As you can see, I still get an mprotect failed error with just the MemoryDenyWriteExecute=true option. I believe this is a bug.

tevador commented 3 years ago

According to the systemd man pages, this is not a bug but the intended behavior of the MemoryDenyWriteExecute option:

MemoryDenyWriteExecute= Takes a boolean argument. If set, attempts to create memory mappings that are writable and executable at the same time, or to change existing memory mappings to become executable, or mapping shared memory segments as executable are prohibited. Specifically, a system call filter is added that rejects mmap(2) system calls with both PROT_EXEC and PROT_WRITE set, mprotect(2) or pkey_mprotect(2) system calls with PROT_EXEC set and shmat(2) system calls with SHM_EXEC set. Note that this option is incompatible with programs and libraries that generate program code dynamically at runtime, including JIT execution engines, executable stacks, and code "trampoline" feature of various C compilers.
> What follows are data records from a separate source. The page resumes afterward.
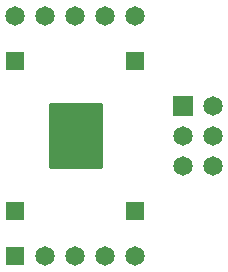
<source format=gts>
%FSLAX34Y34*%
G04 Gerber Fmt 3.4, Leading zero omitted, Abs format*
G04 (created by PCBNEW (2014-03-14 BZR 4750)-product) date Mon 17 Mar 2014 06:19:06 PM CET*
%MOIN*%
G01*
G70*
G90*
G04 APERTURE LIST*
%ADD10C,0.005906*%
%ADD11R,0.009843X0.039370*%
%ADD12C,0.040000*%
%ADD13C,0.064961*%
%ADD14R,0.064961X0.064961*%
%ADD15R,0.065000X0.065000*%
%ADD16C,0.065000*%
%ADD17C,0.010000*%
G04 APERTURE END LIST*
G54D10*
G54D11*
X63606Y-40590D03*
X63803Y-40590D03*
X64000Y-40590D03*
X64196Y-40590D03*
X64393Y-40590D03*
X64393Y-39409D03*
X64196Y-39409D03*
X64000Y-39409D03*
X63803Y-39409D03*
X63606Y-39409D03*
G54D12*
X64000Y-40000D03*
G54D13*
X66000Y-36000D03*
X65000Y-36000D03*
X64000Y-36000D03*
X63000Y-36000D03*
X62000Y-36000D03*
G54D14*
X66000Y-42500D03*
X66000Y-37500D03*
X62000Y-37500D03*
G54D15*
X67600Y-39000D03*
G54D16*
X68600Y-39000D03*
X67600Y-40000D03*
X68600Y-40000D03*
X67600Y-41000D03*
X68600Y-41000D03*
G54D14*
X62000Y-44000D03*
G54D13*
X63000Y-44000D03*
X64000Y-44000D03*
X65000Y-44000D03*
X66000Y-44000D03*
G54D14*
X62000Y-42500D03*
G54D10*
G36*
X64850Y-41050D02*
X63150Y-41050D01*
X63150Y-38950D01*
X64850Y-38950D01*
X64850Y-41050D01*
X64850Y-41050D01*
G37*
G54D17*
X64850Y-41050D02*
X63150Y-41050D01*
X63150Y-38950D01*
X64850Y-38950D01*
X64850Y-41050D01*
M02*

</source>
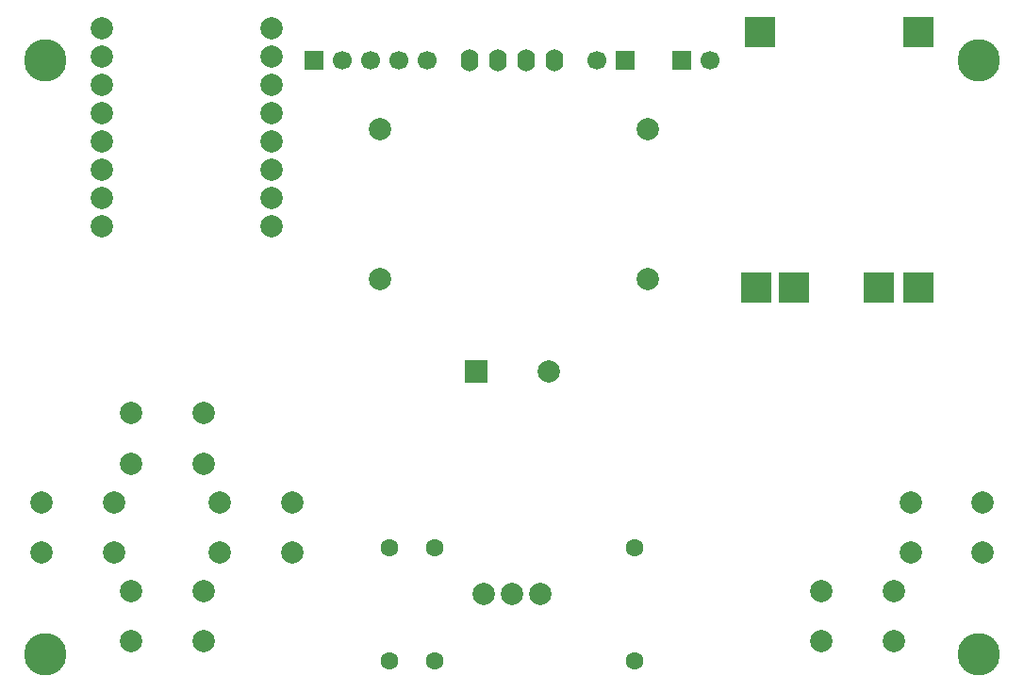
<source format=gbr>
%TF.GenerationSoftware,KiCad,Pcbnew,9.0.3+dfsg-1*%
%TF.CreationDate,2025-12-19T19:54:46+01:00*%
%TF.ProjectId,schematics,73636865-6d61-4746-9963-732e6b696361,rev?*%
%TF.SameCoordinates,Original*%
%TF.FileFunction,Soldermask,Bot*%
%TF.FilePolarity,Negative*%
%FSLAX46Y46*%
G04 Gerber Fmt 4.6, Leading zero omitted, Abs format (unit mm)*
G04 Created by KiCad (PCBNEW 9.0.3+dfsg-1) date 2025-12-19 19:54:46*
%MOMM*%
%LPD*%
G01*
G04 APERTURE LIST*
%ADD10C,1.700000*%
%ADD11R,1.700000X1.700000*%
%ADD12R,2.800000X2.800000*%
%ADD13C,2.600000*%
%ADD14C,3.800000*%
%ADD15C,2.000000*%
%ADD16C,1.600000*%
%ADD17R,2.000000X2.000000*%
%ADD18O,1.600000X2.000000*%
G04 APERTURE END LIST*
D10*
%TO.C,POW1*%
X117780000Y-72060000D03*
D11*
X115240000Y-72060000D03*
%TD*%
D12*
%TO.C,BatteryCharger1*%
X122225000Y-69520000D03*
X125325000Y-92420000D03*
X121925000Y-92420000D03*
X136425000Y-69520000D03*
X132925000Y-92420000D03*
X136425000Y-92420000D03*
%TD*%
D13*
%TO.C,H2*%
X141910000Y-125400000D03*
D14*
X141910000Y-125400000D03*
%TD*%
D15*
%TO.C,RIGHT1*%
X73750000Y-111750000D03*
X80250000Y-111750000D03*
X73750000Y-116250000D03*
X80250000Y-116250000D03*
%TD*%
%TO.C,B1*%
X127750000Y-119750000D03*
X134250000Y-119750000D03*
X127750000Y-124250000D03*
X134250000Y-124250000D03*
%TD*%
%TO.C,DOWN1*%
X65750000Y-119750000D03*
X72250000Y-119750000D03*
X65750000Y-124250000D03*
X72250000Y-124250000D03*
%TD*%
D16*
%TO.C,R1*%
X93000000Y-115840000D03*
X93000000Y-126000000D03*
%TD*%
D15*
%TO.C,UP1*%
X65750000Y-103750000D03*
X72250000Y-103750000D03*
X65750000Y-108250000D03*
X72250000Y-108250000D03*
%TD*%
D10*
%TO.C,BAT1*%
X107620000Y-72060000D03*
D11*
X110160000Y-72060000D03*
%TD*%
D15*
%TO.C,Regulator1*%
X88125000Y-91735000D03*
X112125000Y-91735000D03*
X112125000Y-78235000D03*
X88125000Y-78235000D03*
%TD*%
%TO.C,A1*%
X135750000Y-111750000D03*
X142250000Y-111750000D03*
X135750000Y-116250000D03*
X142250000Y-116250000D03*
%TD*%
%TO.C,LEFT1*%
X57750000Y-111750000D03*
X64250000Y-111750000D03*
X57750000Y-116250000D03*
X64250000Y-116250000D03*
%TD*%
%TO.C,TMP1*%
X102540000Y-120000000D03*
X100000000Y-120000000D03*
X97460000Y-120000000D03*
%TD*%
D13*
%TO.C,H4*%
X58090000Y-72060000D03*
D14*
X58090000Y-72060000D03*
%TD*%
D17*
%TO.C,BZ1*%
X96750000Y-100000000D03*
D15*
X103250000Y-100000000D03*
%TD*%
D11*
%TO.C,IO1*%
X82220000Y-72060000D03*
D10*
X84760000Y-72060000D03*
X87300000Y-72060000D03*
X89840000Y-72060000D03*
X92380000Y-72060000D03*
%TD*%
D16*
%TO.C,R3*%
X111000000Y-115840000D03*
X111000000Y-126000000D03*
%TD*%
D18*
%TO.C,128x64OLED1*%
X96190000Y-72060000D03*
X98730000Y-72060000D03*
X101270000Y-72060000D03*
X103810000Y-72060000D03*
%TD*%
D16*
%TO.C,R2*%
X89000000Y-126000000D03*
X89000000Y-115840000D03*
%TD*%
D13*
%TO.C,H3*%
X58090000Y-125400000D03*
D14*
X58090000Y-125400000D03*
%TD*%
D15*
%TO.C,ESP32*%
X78410000Y-86925000D03*
X78410000Y-84385000D03*
X78410000Y-81845000D03*
X78410000Y-79305000D03*
X78410000Y-74225000D03*
X78410000Y-76765000D03*
X63170000Y-69145000D03*
X78410000Y-69145000D03*
X63170000Y-71685000D03*
X63170000Y-74225000D03*
X63170000Y-76765000D03*
X63170000Y-79305000D03*
X63170000Y-81845000D03*
X63170000Y-84385000D03*
X63170000Y-86925000D03*
X78410000Y-71685000D03*
%TD*%
D13*
%TO.C,H1*%
X141910000Y-72060000D03*
D14*
X141910000Y-72060000D03*
%TD*%
M02*

</source>
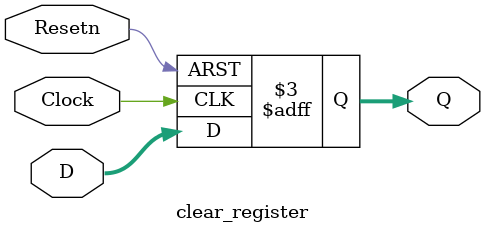
<source format=v>

module clear_register (D, Clock, Resetn, Q);
  input [2:0] D;
  input Clock, Resetn;
  output reg [2:0] Q;

  always @(posedge Clock or negedge Resetn) begin
    if (Resetn == 0)
      Q <= 3'b000;  
    else
      Q <= D;
  end
endmodule
</source>
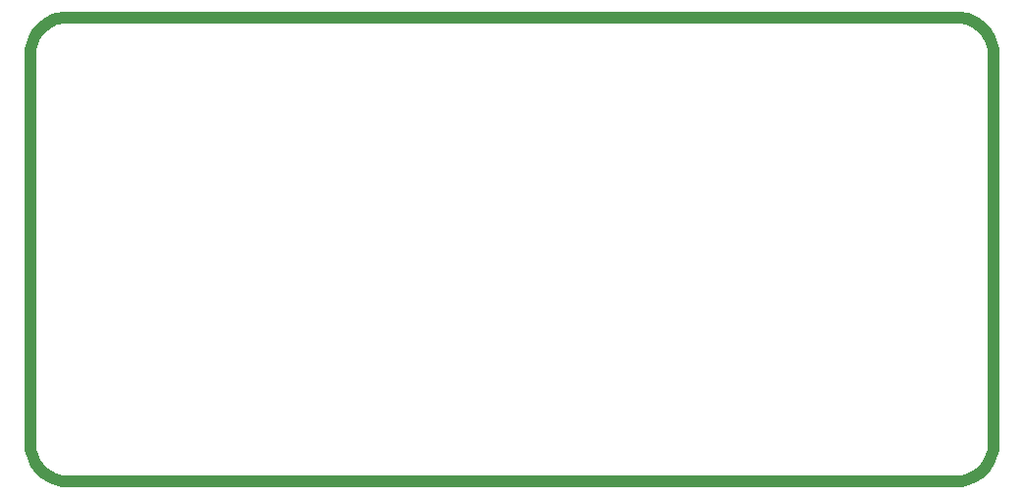
<source format=gko>
G04*
G04 #@! TF.GenerationSoftware,Altium Limited,Altium Designer,23.5.1 (21)*
G04*
G04 Layer_Color=16711935*
%FSLAX25Y25*%
%MOIN*%
G70*
G04*
G04 #@! TF.SameCoordinates,DE79A155-BC9A-472D-AE6B-8F39F035A5D6*
G04*
G04*
G04 #@! TF.FilePolarity,Positive*
G04*
G01*
G75*
%ADD64C,0.03937*%
D64*
X294291Y-11811D02*
X295295Y-11772D01*
X296293Y-11654D01*
X297278Y-11457D01*
X298245Y-11185D01*
X299188Y-10837D01*
X300100Y-10416D01*
X300977Y-9926D01*
X301812Y-9367D01*
X302601Y-8745D01*
X303339Y-8063D01*
X304021Y-7326D01*
X304643Y-6537D01*
X305201Y-5701D01*
X305692Y-4825D01*
X306113Y-3912D01*
X306460Y-2970D01*
X306733Y-2003D01*
X306929Y-1017D01*
X307047Y-20D01*
X307087Y984D01*
X-19685D02*
X-19646Y-20D01*
X-19527Y-1017D01*
X-19331Y-2003D01*
X-19059Y-2970D01*
X-18711Y-3912D01*
X-18291Y-4825D01*
X-17799Y-5701D01*
X-17241Y-6537D01*
X-16619Y-7326D01*
X-15937Y-8063D01*
X-15200Y-8745D01*
X-14411Y-9367D01*
X-13575Y-9926D01*
X-12699Y-10416D01*
X-11786Y-10837D01*
X-10844Y-11185D01*
X-9877Y-11457D01*
X-8891Y-11654D01*
X-7894Y-11772D01*
X-6890Y-11811D01*
Y145669D02*
X-7894Y145630D01*
X-8891Y145512D01*
X-9877Y145316D01*
X-10844Y145043D01*
X-11786Y144695D01*
X-12699Y144275D01*
X-13575Y143784D01*
X-14411Y143226D01*
X-15200Y142604D01*
X-15937Y141922D01*
X-16619Y141184D01*
X-17241Y140395D01*
X-17799Y139559D01*
X-18291Y138683D01*
X-18711Y137771D01*
X-19059Y136828D01*
X-19331Y135861D01*
X-19527Y134876D01*
X-19646Y133878D01*
X-19685Y132874D01*
X307087D02*
X307047Y133878D01*
X306929Y134876D01*
X306733Y135861D01*
X306460Y136828D01*
X306113Y137771D01*
X305692Y138683D01*
X305201Y139559D01*
X304643Y140395D01*
X304021Y141184D01*
X303339Y141922D01*
X302601Y142604D01*
X301812Y143226D01*
X300977Y143784D01*
X300100Y144275D01*
X299188Y144695D01*
X298245Y145043D01*
X297278Y145316D01*
X296293Y145512D01*
X295295Y145630D01*
X294291Y145669D01*
X-6890Y-11811D02*
X295276D01*
X307087Y131890D02*
X307087Y984D01*
X-19685D02*
X-19685Y131890D01*
X-6890Y145669D02*
X294291D01*
M02*

</source>
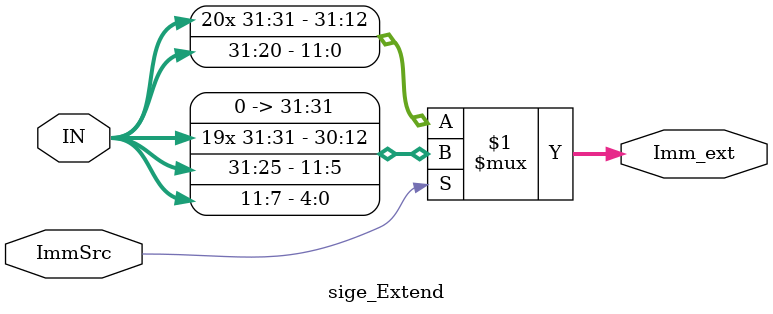
<source format=v>
module sige_Extend(IN,Imm_ext,ImmSrc);
input [31:0]IN;
input ImmSrc;
output [31:0]Imm_ext;


assign Imm_ext =(ImmSrc)?{{20{IN[31]}},IN[30:25],IN[11:7]}:{{20{IN[31]}},IN[31:20]} ;
endmodule

</source>
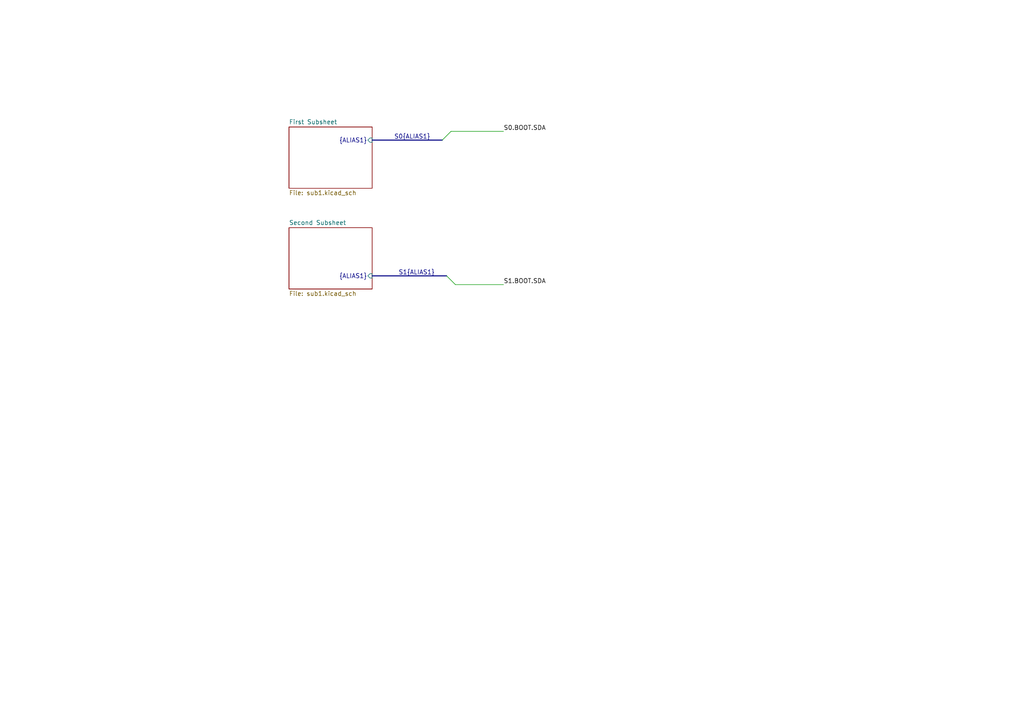
<source format=kicad_sch>
(kicad_sch (version 20230121) (generator eeschema)

  (uuid 5672ff1e-f039-4e2f-acbb-4f76696b12eb)

  (paper "A4")

  

  (bus_alias "ALIAS1" (members "BOOT.SDA" "BOOT.SCL"))

  (bus_entry (at 128.27 40.64) (size 2.54 -2.54)
    (stroke (width 0) (type default))
    (uuid ab866415-3df1-41ff-b9c8-d041ed3ac5ba)
  )
  (bus_entry (at 129.54 80.01) (size 2.54 2.54)
    (stroke (width 0) (type default))
    (uuid f01c77a6-e6b3-4a99-8b28-4cbe1170910a)
  )

  (wire (pts (xy 130.81 38.1) (xy 146.05 38.1))
    (stroke (width 0) (type default))
    (uuid 0124ab9a-cdc9-4692-9539-6470130e0b62)
  )
  (bus (pts (xy 107.95 40.64) (xy 128.27 40.64))
    (stroke (width 0) (type default))
    (uuid 2acb8dd4-ba69-4a43-85ab-a93545927ff5)
  )
  (bus (pts (xy 107.95 80.01) (xy 129.54 80.01))
    (stroke (width 0) (type default))
    (uuid b2c83a14-7b49-47b9-97e4-6c79f86b749e)
  )

  (wire (pts (xy 132.08 82.55) (xy 146.05 82.55))
    (stroke (width 0) (type default))
    (uuid ccd87b5d-059d-42a7-89d6-c68642da861b)
  )

  (label "S0{ALIAS1}" (at 114.3 40.64 0) (fields_autoplaced)
    (effects (font (size 1.27 1.27)) (justify left bottom))
    (uuid 567196f2-eb45-4106-8bc3-f4d02c718631)
  )
  (label "S0.BOOT.SDA" (at 146.05 38.1 0) (fields_autoplaced)
    (effects (font (size 1.27 1.27)) (justify left bottom))
    (uuid 6d41d209-62fd-4967-8238-8314aefa2934)
  )
  (label "S1.BOOT.SDA" (at 146.05 82.55 0) (fields_autoplaced)
    (effects (font (size 1.27 1.27)) (justify left bottom))
    (uuid 9a2a61da-1e57-4e04-b799-525fb83cb56d)
  )
  (label "S1{ALIAS1}" (at 115.57 80.01 0) (fields_autoplaced)
    (effects (font (size 1.27 1.27)) (justify left bottom))
    (uuid 9cbd3a1d-6552-46c4-a605-d1981cbac90a)
  )

  (sheet (at 83.82 36.83) (size 24.13 17.78) (fields_autoplaced)
    (stroke (width 0.1524) (type solid))
    (fill (color 0 0 0 0.0000))
    (uuid 3a86a621-3e65-4c1c-be9d-3981f7bcf11c)
    (property "Sheetname" "First Subsheet" (at 83.82 36.1184 0)
      (effects (font (size 1.27 1.27)) (justify left bottom))
    )
    (property "Sheetfile" "sub1.kicad_sch" (at 83.82 55.1946 0)
      (effects (font (size 1.27 1.27)) (justify left top))
    )
    (pin "{ALIAS1}" input (at 107.95 40.64 0)
      (effects (font (size 1.27 1.27)) (justify right))
      (uuid 37bcc2df-e57d-4bcb-9f91-75f2ff44300c)
    )
    (instances
      (project "hierarchy_aliases"
        (path "/5672ff1e-f039-4e2f-acbb-4f76696b12eb" (page "2"))
      )
    )
  )

  (sheet (at 83.82 66.04) (size 24.13 17.78) (fields_autoplaced)
    (stroke (width 0.1524) (type solid))
    (fill (color 0 0 0 0.0000))
    (uuid ec16d119-285d-4e27-ba80-c46f40ad7d3d)
    (property "Sheetname" "Second Subsheet" (at 83.82 65.3284 0)
      (effects (font (size 1.27 1.27)) (justify left bottom))
    )
    (property "Sheetfile" "sub1.kicad_sch" (at 83.82 84.4046 0)
      (effects (font (size 1.27 1.27)) (justify left top))
    )
    (pin "{ALIAS1}" input (at 107.95 80.01 0)
      (effects (font (size 1.27 1.27)) (justify right))
      (uuid a65246ae-9c9b-45a0-a438-f5a87f84342c)
    )
    (instances
      (project "hierarchy_aliases"
        (path "/5672ff1e-f039-4e2f-acbb-4f76696b12eb" (page "3"))
      )
    )
  )

  (sheet_instances
    (path "/" (page "1"))
  )
)

</source>
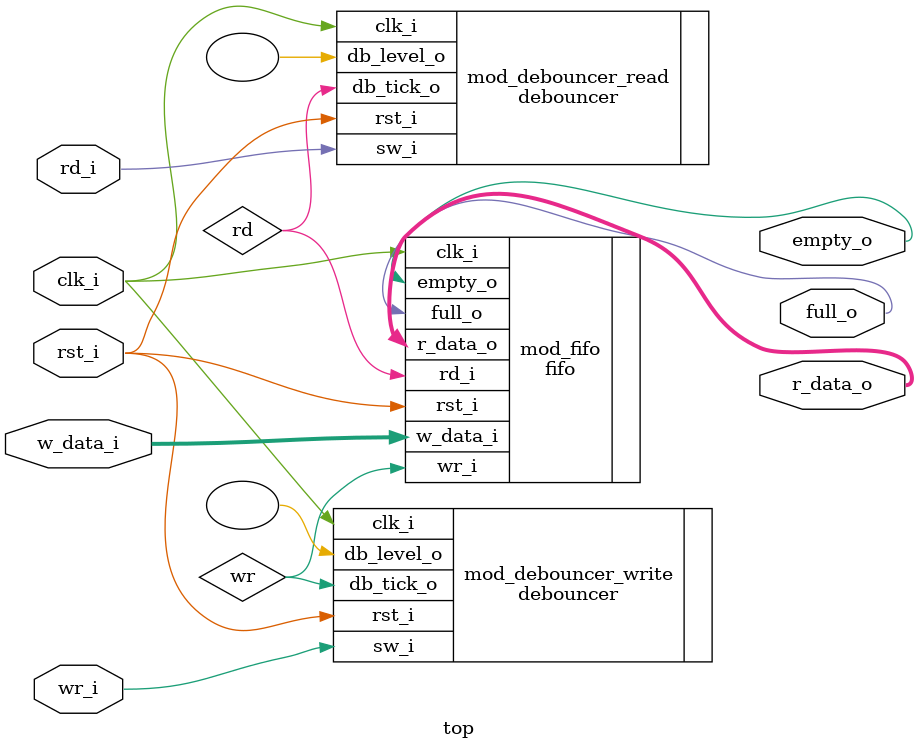
<source format=v>

module top #(
  parameter Width    = 8,  // number of bits in a word
  parameter AddrBits = 3   // number of address bits
) (
  input               clk_i,
  input               rst_i,
  input               wr_i,
  input               rd_i,
  input  [Width-1:0]  w_data_i,
  output [Width-1:0]  r_data_o,
  output              empty_o,
  output              full_o
);

  wire wr;
  wire rd;
  
  fifo #(
    .Width(Width), 
    .AddrBits(AddrBits)
  ) mod_fifo( 
    .clk_i(clk_i),
    .rst_i(rst_i),
    .wr_i(wr),
    .rd_i(rd),
    .w_data_i(w_data_i),
    .r_data_o(r_data_o),
    .empty_o(empty_o),
    .full_o(full_o)
  );


  debouncer mod_debouncer_read(
    .clk_i(clk_i),
    .rst_i(rst_i),
    .sw_i(rd_i),
    .db_level_o(),
    .db_tick_o(rd)
  );
  
  debouncer mod_debouncer_write(
    .clk_i(clk_i),
    .rst_i(rst_i),
    .sw_i(wr_i),
    .db_level_o(),
    .db_tick_o(wr)
  );

  
endmodule

</source>
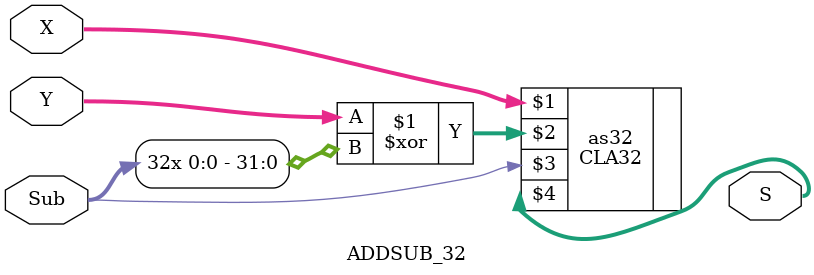
<source format=v>
`timescale 1ns / 1ps

module ADDSUB_32(X,Y,Sub,S);
    input [31:0]X,Y;
    input Sub;
    output [31:0]S;
    CLA32 as32(X,Y^{32{Sub}},Sub,S);
endmodule

</source>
Emphasis mine. The issue is that it not only enforces W^X, but also prevents existing mappings from being made executable. No JIT compiled code can work under these circumstances. If you insist about having it on, you need to use MONERO_RANDOMX_UMASK=8, which disables JIT altogether (at the cost of a much slower synchronization).

phreaknik commented 3 years ago

@tevador Ah, I see now. Thanks for the thorough response!